Question

what is this definite integral equal to?

Answer 1

\[\int\limits_{0}^{\pi/3} \sec \theta d \theta\]

Answer 2

To do this one you need a special trick:

\[\sec(\theta) =\frac{ \sec(\theta)(\sec(\theta)+\tan(\theta)) }{ \sec(\theta) + \tan(\theta) }\]

Then try differentiate the denominator and see what you get ;)

Answer 3

ahh okay so unless i knew that part then I couldn't do it? xD

Answer 4

yeah it is one of those interesting ones.
can you see what you need to do now?

Answer 5

No :S

Answer 6

use integration by part

Answer 7

oh

Answer 8

ok differentiate
\[\sec \theta + \tan \theta\]
then look at the numerator of my expression prior...

Answer 9

ohh nvm lol i was thinking integrate that for some reason xD Okay thank you!!!

Answer 10

so use substitution, correct?

Answer 11

there's no substitution.
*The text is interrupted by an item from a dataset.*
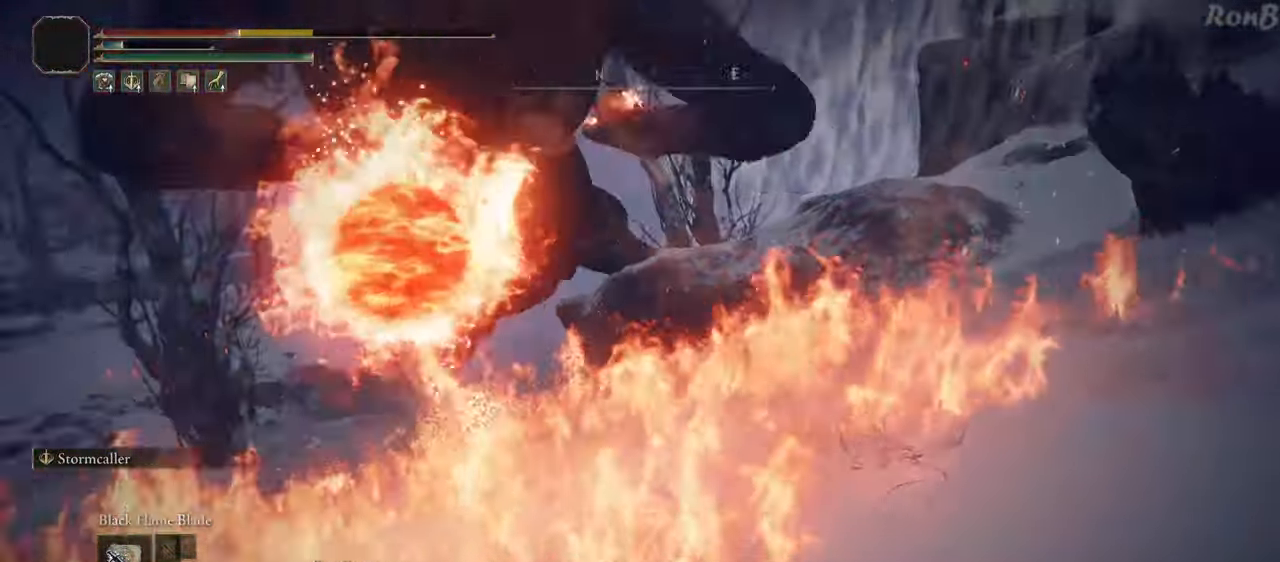
{"dt_ms": 500, "buttons": ["R2"], "left_stick": "down", "right_stick": "center"}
It just turns out to be a nice integral leading to a logarithm according to
\[\int\limits \frac{ f'(x) }{ f(x) } dx = \ln|f(x)| + C\]

Answer 12

if you know the special trick, that is. IOW, it's horrible :)

Answer 13

lol okay thank you again!!

Answer 14

Full proof below:
\[\sec \theta = \frac{ \sec \theta ~(\sec \theta + \tan \theta )}{ (\sec \theta + \tan \theta)} = \frac{ \sec^2 \theta + \sec \theta \tan \theta }{ \sec \theta + \tan \theta} =\frac{ \frac{ d }{ dx } (\sec \theta + \tan \theta) }{ \sec \theta + \tan \theta } \]

\[\int\limits \sec \theta ~d \theta = \int\limits \frac{ \frac{ d }{ d \theta }(\sec \theta + \tan \theta) }{ \sec \theta + \tan \theta } d \theta = \ln|\sec \theta + \tan \theta| + C\]

Answer 15

wow :O thanks!!

Answer 16

it's not too dissimilar to how you figure out the integral of tan(theta) for instance when you write it as the ratio of sine to cosine...

Answer 17

Ah okay gotcha